(Beginning of GIVEN ENTRIES)
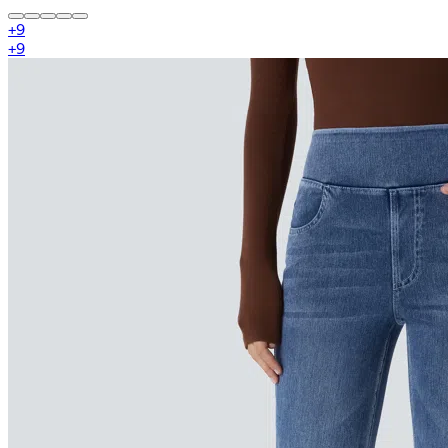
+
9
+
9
(End of GIVEN ENTRIES)
(Beginning of GIVEN ENTRIES)
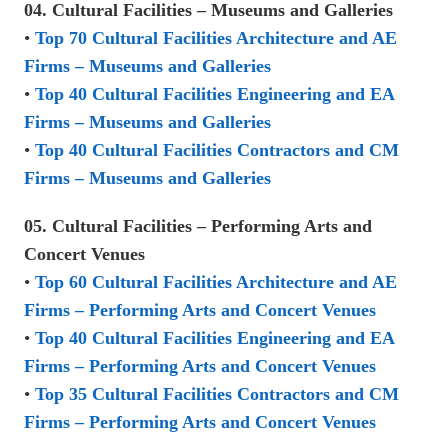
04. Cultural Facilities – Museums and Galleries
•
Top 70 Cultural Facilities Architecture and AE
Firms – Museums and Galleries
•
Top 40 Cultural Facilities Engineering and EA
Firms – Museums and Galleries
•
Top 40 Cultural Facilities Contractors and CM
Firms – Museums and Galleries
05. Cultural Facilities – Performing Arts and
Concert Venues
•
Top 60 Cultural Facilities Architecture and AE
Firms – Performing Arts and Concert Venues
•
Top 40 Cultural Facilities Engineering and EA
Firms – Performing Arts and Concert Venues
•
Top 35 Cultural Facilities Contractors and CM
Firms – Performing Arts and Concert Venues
(End of GIVEN ENTRIES)
# [EXERCISE DESCRIPTION]
Filter the records above, copying out every line that contains the word "Contractors".

# [TASK RESPONSE]
Top 40 Cultural Facilities Contractors and CM
Top 35 Cultural Facilities Contractors and CM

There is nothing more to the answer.